Received my new domeless nail today. Sampled the two yields. Though very potent, i think I'm going to rewash them with ever clear together and re-purge. I understand I'll strip down the flavor even more but both still have a slight harshness, and I feel theirs still too much unwanted waxs present. I'll post results when I get time.

So I had washed my filters from this run in 190 proof ever clear in the freezer for about a week and a half. Strained out the remainder fats, lipids etc and let air dry for 2 days. Left a beautiful amber color film with a milky pool in the center. So I careful scrapped the bho from around the milky area and what I picked up was an almost see through amber sap. Now, when I dab it, it tastes great but has some sizzle. I'm assuming moisture got trapped in it since the ever clear should have removed any remaining tane.


Can anyone explain the white milky dried up pool, and if my theory on the sizzle is correct?

Thanks

And as I expected... It auto buddered on me.

Milky white residue is leftover water content ... More heat and/or time is needed to rid the oil of excess moisture. The white residue will vanish.

The moisture is also the source of your sizzle.

Cold boiling your ethanol will aid in preservation of the terpene profile.
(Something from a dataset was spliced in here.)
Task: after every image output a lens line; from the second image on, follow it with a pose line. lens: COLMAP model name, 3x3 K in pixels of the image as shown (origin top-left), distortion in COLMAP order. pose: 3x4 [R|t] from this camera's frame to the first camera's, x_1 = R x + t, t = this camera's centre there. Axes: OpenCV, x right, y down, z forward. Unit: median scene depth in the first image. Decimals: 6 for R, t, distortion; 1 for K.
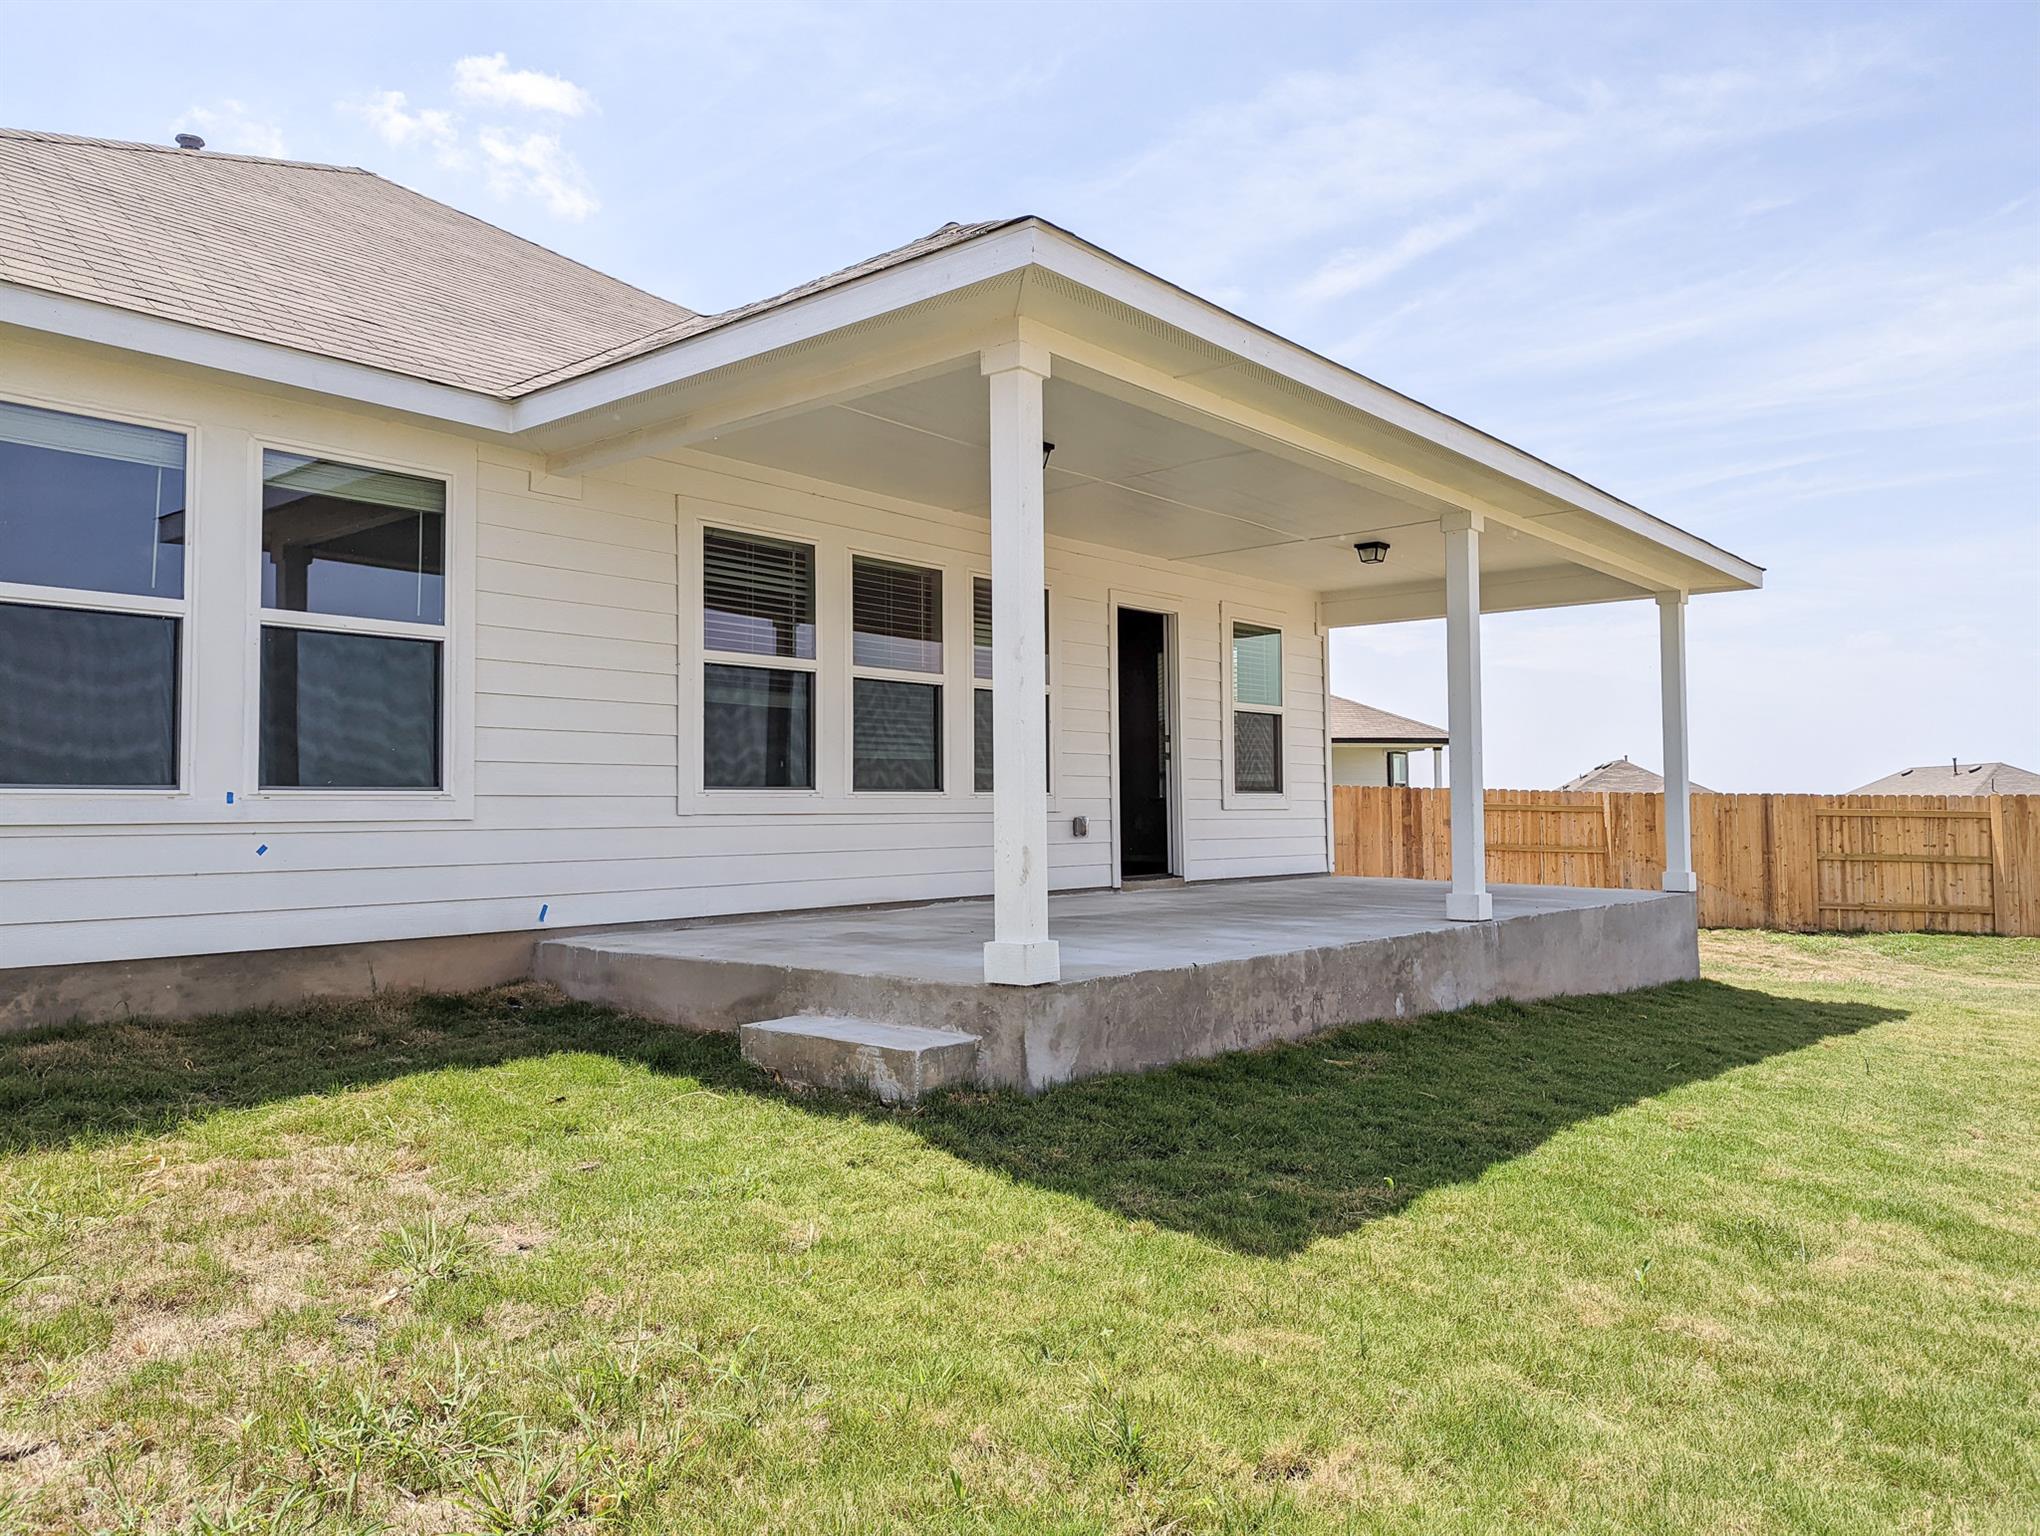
lens RADIAL K [[1445.6, 0, 1012.2], [0, 1445.6, 760.2], [0, 0, 1]] dist [0.012076, 0.003270]
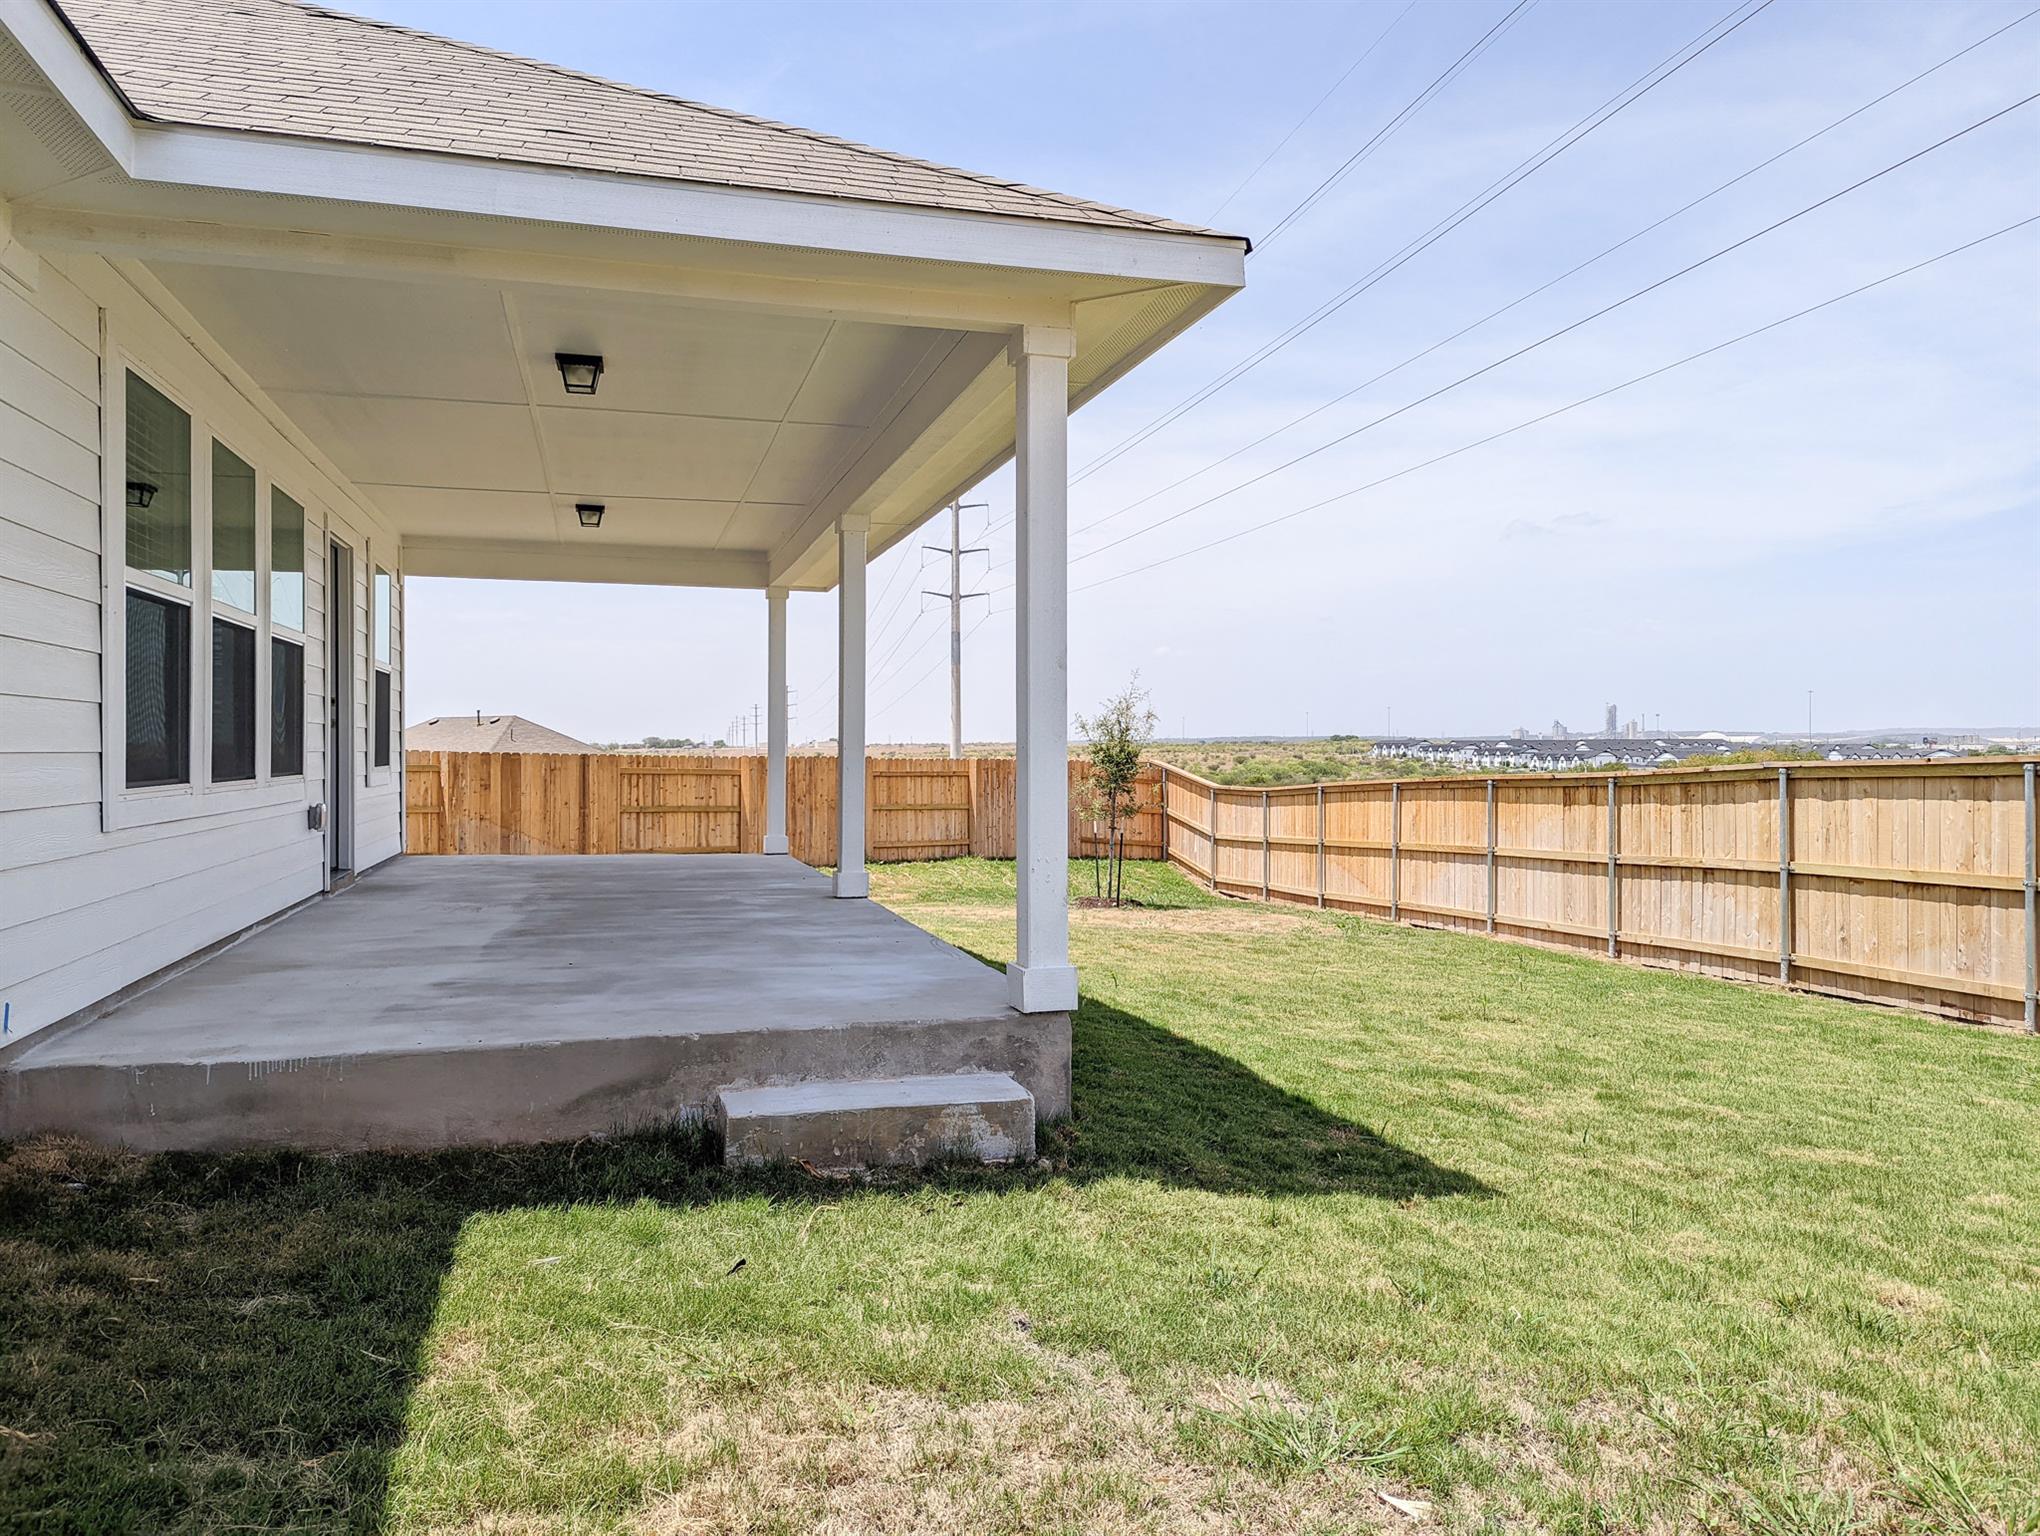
lens RADIAL K [[1445.6, 0, 1011.2], [0, 1445.6, 765.8], [0, 0, 1]] dist [0.012076, 0.003270]
pose [[0.565751, -0.005429, 0.824558, -0.200770], [-0.030646, 0.999149, 0.027606, -0.007891], [-0.824006, -0.040887, 0.565104, 0.123311]]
Ethanol can be tricky to purge, as the solution forms a skin on the surface, requiring a bit of heat to loosen the "matrix"...so the solvent can escape.

I can't recall how many times I've sampled winterized oils and the pleasant taste of Everclear was a very prominent note on the pallet. Yes, it actually tastes good.

I've found the same to be true with ISO extracts, made via NO heat at all...
That sweet aftertaste is traces of esters from the ISO.

I do not know if these are harmful or not , but I add heat at the end of evaporation of all my concentrates.

Each extract I make, the primary and/or secondary solvent is ALWAYS evaporated at ambient temps, with exception of butane extracts when ambient temps are below freezing.(pre-heated sand is used).

That being said, each one is also finished by further purging with heat and/or vac.

IMO Purging is a separate process than evaporation.

So even after I let it sit and evap, I should have ran it through my vac chamber? Hmm, thanks for the heads up.